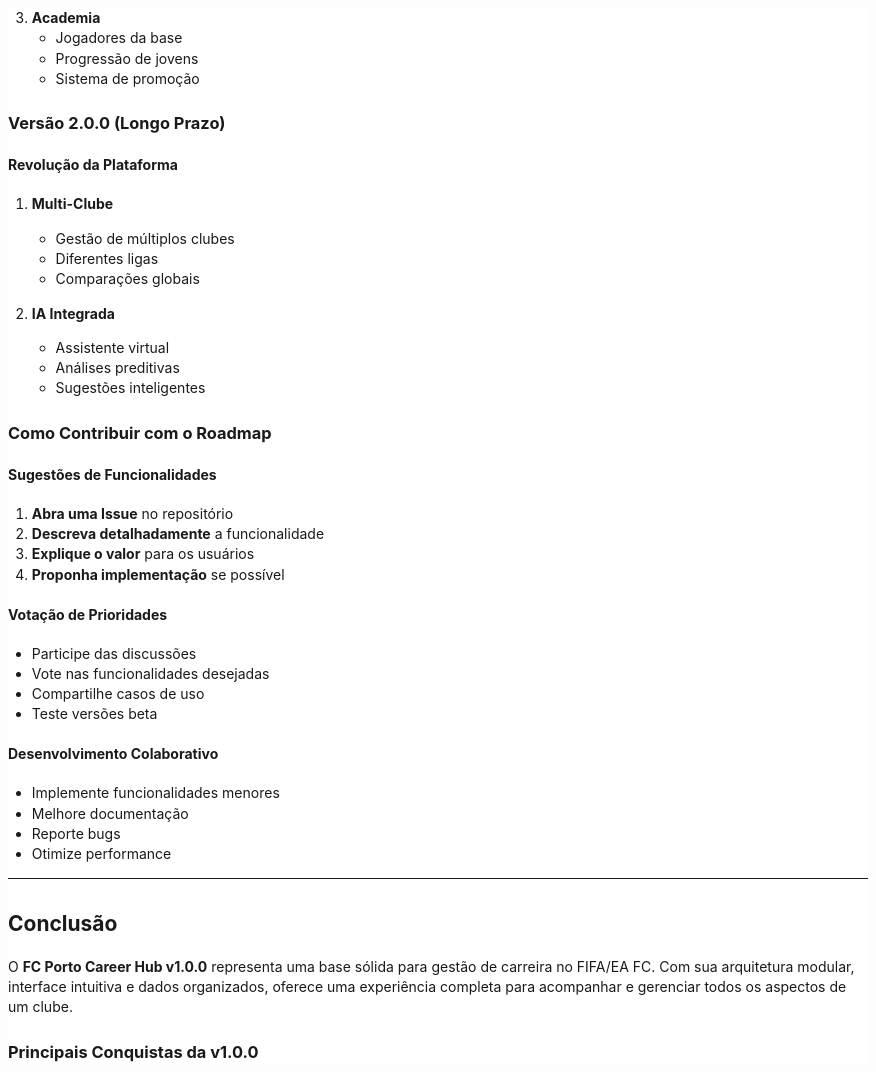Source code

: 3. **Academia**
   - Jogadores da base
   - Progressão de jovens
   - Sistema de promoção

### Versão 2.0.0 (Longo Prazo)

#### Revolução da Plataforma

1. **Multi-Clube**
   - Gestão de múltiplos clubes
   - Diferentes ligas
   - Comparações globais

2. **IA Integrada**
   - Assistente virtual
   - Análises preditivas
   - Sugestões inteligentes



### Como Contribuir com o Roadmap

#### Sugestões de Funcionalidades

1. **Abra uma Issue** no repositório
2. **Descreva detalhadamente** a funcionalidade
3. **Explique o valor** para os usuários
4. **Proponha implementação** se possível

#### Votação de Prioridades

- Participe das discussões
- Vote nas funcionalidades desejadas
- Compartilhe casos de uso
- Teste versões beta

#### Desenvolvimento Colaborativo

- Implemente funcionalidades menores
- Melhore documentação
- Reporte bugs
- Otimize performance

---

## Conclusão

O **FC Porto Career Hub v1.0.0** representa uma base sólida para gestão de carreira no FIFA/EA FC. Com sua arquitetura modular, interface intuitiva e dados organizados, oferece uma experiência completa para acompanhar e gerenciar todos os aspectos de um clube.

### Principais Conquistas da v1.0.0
------------------------------------------------
YOUR OBJECTIVE - Please copy every record above exactly, but leave the pictures out.

SOLUTION TO THIS PROBLEM -
Source code

: 3. **Academia**
   - Jogadores da base
   - Progressão de jovens
   - Sistema de promoção

### Versão 2.0.0 (Longo Prazo)

#### Revolução da Plataforma

1. **Multi-Clube**
   - Gestão de múltiplos clubes
   - Diferentes ligas
   - Comparações globais

2. **IA Integrada**
   - Assistente virtual
   - Análises preditivas
   - Sugestões inteligentes



### Como Contribuir com o Roadmap

#### Sugestões de Funcionalidades

1. **Abra uma Issue** no repositório
2. **Descreva detalhadamente** a funcionalidade
3. **Explique o valor** para os usuários
4. **Proponha implementação** se possível

#### Votação de Prioridades

- Participe das discussões
- Vote nas funcionalidades desejadas
- Compartilhe casos de uso
- Teste versões beta

#### Desenvolvimento Colaborativo

- Implemente funcionalidades menores
- Melhore documentação
- Reporte bugs
- Otimize performance

---

## Conclusão

O **FC Porto Career Hub v1.0.0** representa uma base sólida para gestão de carreira no FIFA/EA FC. Com sua arquitetura modular, interface intuitiva e dados organizados, oferece uma experiência completa para acompanhar e gerenciar todos os aspectos de um clube.

### Principais Conquistas da v1.0.0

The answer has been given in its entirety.